Utilities are forecasting that the increasing requirements for electrical grid sustainability, efficiency and resiliency will make the shift to a new “smart-grid” paradigm inevitable. Smart-grid is a catch-all term that encompasses a large number of arising developments in electrical grid design, operation and control and it is often loosely described as the marrying of information technologies, such as wireless smart devices, with the electrical grid to create what has been called “the energy internet.” This points to the fact that, alongside the distribution of electrical power, a smart-grid is also a system of two-way data communication and control where users, generators and operators share information concerning electrical power generation, demand, distribution, storage and similar, in real-time.
Central to the topic of smart-grid is the introduction of intermittent distributed renewable energy generation technologies such as solar photovoltaics (PV) and wind alongside distributed energy storage technologies such as electric vehicles (EVs) into an aging electrical grid that was designed for centralized one-way power transmission and distribution.
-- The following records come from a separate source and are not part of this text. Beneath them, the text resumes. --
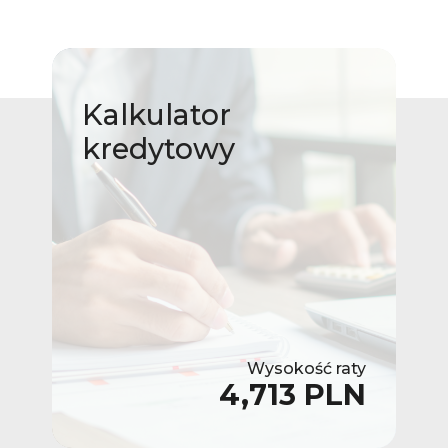
Kalkulator
kredytowy
Wysokość raty
4,713 PLN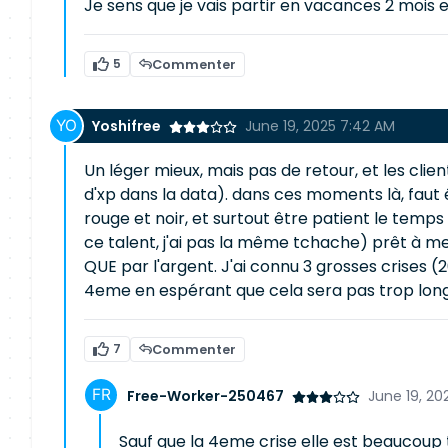
Je sens que je vais partir en vacances 2 mois 
5
Commenter
Yoshifree
June 19, 2025 7:42 AM
Un léger mieux, mais pas de retour, et les cl
d'xp dans la data). dans ces moments là, faut
rouge et noir, et surtout être patient le temps
ce talent, j'ai pas la même tchache) prêt à men
QUE par l'argent. J'ai connu 3 grosses crises (2
4eme en espérant que cela sera pas trop long 
7
Commenter
Free-Worker-250467
June 19, 20
Sauf que la 4eme crise elle est beaucoup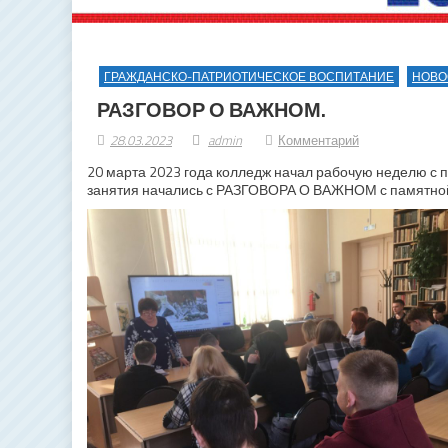
ГРАЖДАНСКО-ПАТРИОТИЧЕСКОЕ ВОСПИТАНИЕ
НОВО
РАЗГОВОР О ВАЖНОМ.
28.03.2023
admin
Комментарий
20 марта 2023 года колледж начал рабочую неделю с п
занятия начались с РАЗГОВОРА О ВАЖНОМ с памятной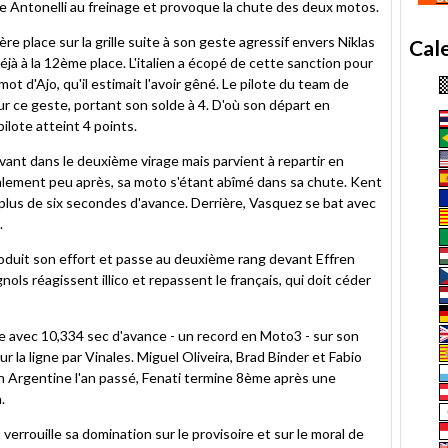
he Antonelli au freinage et provoque la chute des deux motos.
re place sur la grille suite à son geste agressif envers Niklas
Cal
jà à la 12ème place. L'italien a écopé de cette sanction pour
mot d'Ajo, qu'il estimait l'avoir gêné. Le pilote du team de
ur ce geste, portant son solde à 4. D'où son départ en
pilote atteint 4 points.
avant dans le deuxième virage mais parvient à repartir en
nalement peu après, sa moto s'étant abîmé dans sa chute. Kent
plus de six secondes d'avance. Derrière, Vasquez se bat avec
.
roduit son effort et passe au deuxième rang devant Effren
ols réagissent illico et repassent le français, qui doit céder
vée avec 10,334 sec d'avance - un record en Moto3 - sur son
la ligne par Vinales. Miguel Oliveira, Brad Binder et Fabio
n Argentine l'an passé, Fenati termine 8ème après une
.
errouille sa domination sur le provisoire et sur le moral de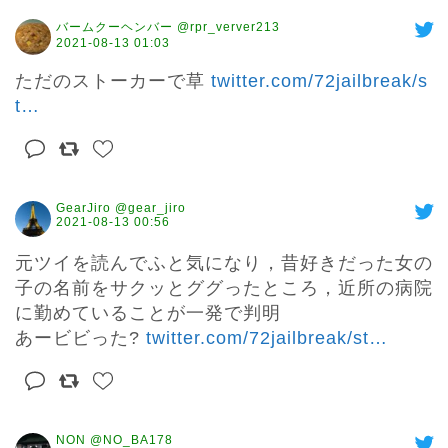
バームクーヘンバー @rpr_verver213
2021-08-13 01:03
ただのストーカーで草 
twitter.com/72jailbreak/s
t
…
GearJiro @gear_jiro
2021-08-13 00:56
元ツイを読んでふと気になり，昔好きだった女の
子の名前をサクッとググったところ，近所の病院
に勤めていることが一発で判明

あービビった? 
twitter.com/72jailbreak/st
…
NON @NO_BA178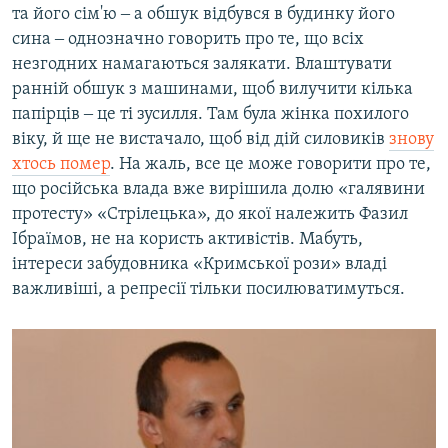
та його сім'ю ‒ а обшук відбувся в будинку його
сина ‒ однозначно говорить про те, що всіх
незгодних намагаються залякати. Влаштувати
ранній обшук з машинами, щоб вилучити кілька
папірців ‒ це ті зусилля. Там була жінка похилого
віку, й ще не вистачало, щоб від дій силовиків
знову
хтось помер
. На жаль, все це може говорити про те,
що російська влада вже вирішила долю «галявини
протесту» «Стрілецька», до якої належить Фазил
Ібраїмов, не на користь активістів. Мабуть,
інтереси забудовника «Кримської рози» владі
важливіші, а репресії тільки посилюватимуться.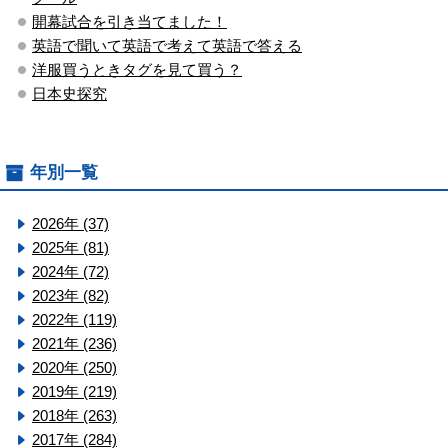
開幕試合を引き当てました！
英語で聞いて英語で考えて英語で答える
洋服買うときタグを見て買う？
日本史探究
年別一覧
2026年 (37)
2025年 (81)
2024年 (72)
2023年 (82)
2022年 (119)
2021年 (236)
2020年 (250)
2019年 (219)
2018年 (263)
2017年 (284)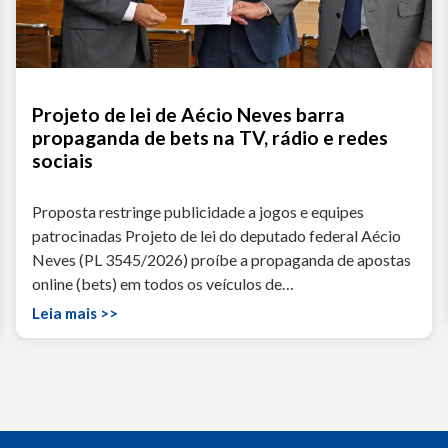
Projeto de lei de Aécio Neves barra
propaganda de bets na TV, rádio e redes
sociais
Proposta restringe publicidade a jogos e equipes
patrocinadas Projeto de lei do deputado federal Aécio
Neves (PL 3545/2026) proíbe a propaganda de apostas
online (bets) em todos os veículos de…
Leia mais >>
Also important is increased grid resiliency to faults and outages via the possibility of localized microgrids, capable of operating independently of the main electrical grid, and the introduction of automated fault location isolation and service restoration (FLISR). Grid efficiency and energy conservation measures will also be improved in the smart-grid paradigm with demand-side management concepts and the availability of real-time electrical power consumption data available at the user level.
It is an exciting time for smart-grid research and The Living City Campus is uniquely equipped with the renewable energy generation and storage capacity, residential electrical loads, electrical infrastructure and data monitoring expertise/infrastructure to engage utilities, industry, educational institutions and our regional municipal partners to provide valuable recommendations and research to further the development of smart and micro-grid technologies.